The Regina Qu’Appelle Health Region has filed a complaint with police and launched a lawsuit against a local contractor over alleged billing irregularities.

The health region says it began investigating in March 2017 after concerns were brought forward about potentially inappropriate contractor invoicing at the Regina Pioneer Village seniors’ complex.

“We immediately started an intensive and comprehensive internal investigation,” Regina Qu’Appelle Health Region president and CEO Keith Dewar said in a news release Wednesday.

“Today, we have officially filed a complaint with the Regina Police Service and have initiated a civil litigation claim against a local contractor who has performed significant work at the facility over the past several years.”

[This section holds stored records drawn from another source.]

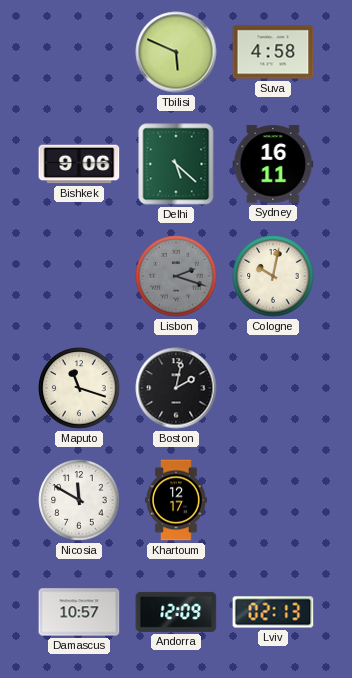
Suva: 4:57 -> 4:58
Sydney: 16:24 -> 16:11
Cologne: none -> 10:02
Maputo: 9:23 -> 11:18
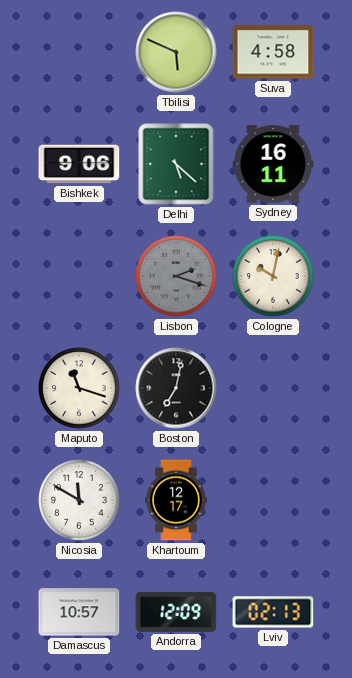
Boston: 2:02 -> 7:02
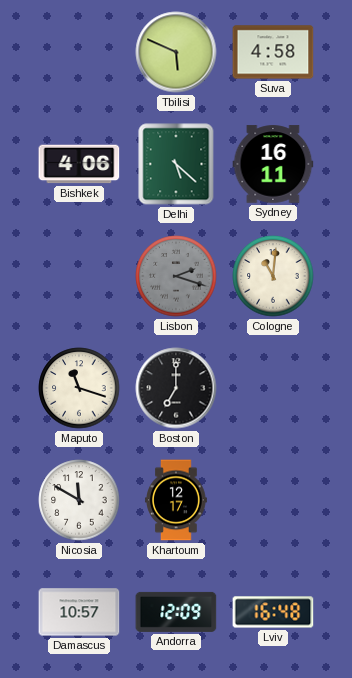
Bishkek: 9:06 -> 4:06
Cologne: 10:02 -> 11:01
Boston: 7:02 -> 7:00
Lviv: 02:13 -> 16:48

The health region says its internal investigation has verified that concerns focus only on administrative issues, and there is no evidence to suggest that there are concerns with the safety or quality of the work performed by the contractor.

The health region has also notified the provincial auditor and filed a loss report with the Financial Services Branch for a loss that could exceed $100,000. The amount of the loss will be further quantified through the evidence that will be gathered by the police as part of their investigation and through the civil court process, the health region said.

“RQHR recognizes the critical importance of appropriate and prudent stewardship of and accountability for public funds,” Dewar said.

“We clearly regret that this has occurred and assure the public that we will take all steps not only to recover any funds owing, but to take all appropriate measures to prevent any similar occurrences in the future.”

The health region says, as part of its investigation, it took immediate steps to remove the contractor’s ability to provide services. The Region ceased payment of all outstanding invoices pending verification of work performed.

Internal verification controls and procurement practices were improved to mitigate risk and the health region has also engaged the services of MNP to provide additional insight into areas for improvement.

“We look forward to any recommendations from MNP and the Provincial Auditor which may assist us in further tightening our controls and practices,” Dewar said.

The health region has not released the name of the contractor. The allegations have not been proven in court.